_EXERCISE GOAL_
Sort through the material below and copy each line with "trash".
——————————
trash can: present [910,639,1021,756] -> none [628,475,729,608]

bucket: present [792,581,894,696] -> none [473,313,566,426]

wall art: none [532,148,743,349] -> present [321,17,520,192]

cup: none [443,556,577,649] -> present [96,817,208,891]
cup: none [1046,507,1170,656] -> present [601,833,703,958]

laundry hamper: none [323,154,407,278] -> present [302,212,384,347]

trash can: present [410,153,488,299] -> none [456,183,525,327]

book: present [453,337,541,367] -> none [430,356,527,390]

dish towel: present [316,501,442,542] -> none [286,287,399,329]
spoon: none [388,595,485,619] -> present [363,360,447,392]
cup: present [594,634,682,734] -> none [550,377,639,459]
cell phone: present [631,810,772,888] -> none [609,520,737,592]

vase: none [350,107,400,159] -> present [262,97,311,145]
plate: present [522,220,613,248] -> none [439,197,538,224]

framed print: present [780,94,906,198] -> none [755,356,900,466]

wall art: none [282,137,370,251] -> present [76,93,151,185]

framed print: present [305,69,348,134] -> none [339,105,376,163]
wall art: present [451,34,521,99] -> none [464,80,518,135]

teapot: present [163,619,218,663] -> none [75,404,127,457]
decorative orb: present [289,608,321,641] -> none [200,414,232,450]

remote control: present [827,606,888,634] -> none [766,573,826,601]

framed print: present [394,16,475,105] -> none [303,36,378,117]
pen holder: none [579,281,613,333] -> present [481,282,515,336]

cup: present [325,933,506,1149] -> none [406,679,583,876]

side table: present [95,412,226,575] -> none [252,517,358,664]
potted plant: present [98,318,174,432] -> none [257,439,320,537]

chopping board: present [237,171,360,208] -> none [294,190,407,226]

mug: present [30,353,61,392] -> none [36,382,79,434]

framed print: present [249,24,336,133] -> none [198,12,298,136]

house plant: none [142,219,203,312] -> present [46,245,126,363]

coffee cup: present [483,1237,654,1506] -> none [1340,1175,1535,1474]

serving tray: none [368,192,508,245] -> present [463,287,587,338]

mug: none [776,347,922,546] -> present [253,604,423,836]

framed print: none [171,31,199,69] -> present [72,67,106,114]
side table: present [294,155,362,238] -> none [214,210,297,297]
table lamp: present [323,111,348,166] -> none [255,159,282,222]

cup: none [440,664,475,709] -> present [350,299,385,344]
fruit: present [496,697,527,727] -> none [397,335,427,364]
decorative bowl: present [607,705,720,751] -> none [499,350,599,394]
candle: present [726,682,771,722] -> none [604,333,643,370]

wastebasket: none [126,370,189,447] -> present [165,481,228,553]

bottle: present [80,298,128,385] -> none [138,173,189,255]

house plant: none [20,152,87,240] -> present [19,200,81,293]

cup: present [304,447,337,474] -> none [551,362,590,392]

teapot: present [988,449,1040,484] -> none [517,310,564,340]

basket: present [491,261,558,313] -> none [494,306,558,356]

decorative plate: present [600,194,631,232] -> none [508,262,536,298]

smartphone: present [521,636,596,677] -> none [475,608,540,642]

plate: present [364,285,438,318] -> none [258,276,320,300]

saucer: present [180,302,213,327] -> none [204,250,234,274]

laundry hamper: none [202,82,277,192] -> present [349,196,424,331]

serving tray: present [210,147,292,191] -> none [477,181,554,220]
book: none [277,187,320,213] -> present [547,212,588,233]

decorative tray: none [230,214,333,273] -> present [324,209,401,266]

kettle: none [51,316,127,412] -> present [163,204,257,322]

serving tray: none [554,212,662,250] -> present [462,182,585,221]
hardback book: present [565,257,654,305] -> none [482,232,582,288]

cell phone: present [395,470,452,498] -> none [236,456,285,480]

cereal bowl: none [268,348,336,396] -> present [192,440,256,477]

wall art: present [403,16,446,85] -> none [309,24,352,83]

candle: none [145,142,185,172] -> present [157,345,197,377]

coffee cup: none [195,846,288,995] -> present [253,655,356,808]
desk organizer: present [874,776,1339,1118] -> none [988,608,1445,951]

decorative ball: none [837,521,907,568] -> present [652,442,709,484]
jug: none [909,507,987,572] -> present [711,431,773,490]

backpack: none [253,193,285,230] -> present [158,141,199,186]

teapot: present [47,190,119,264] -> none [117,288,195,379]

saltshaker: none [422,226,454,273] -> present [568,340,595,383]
——————————
_EXERCISE ANSWER_
trash can: present [910,639,1021,756] -> none [628,475,729,608]
trash can: present [410,153,488,299] -> none [456,183,525,327]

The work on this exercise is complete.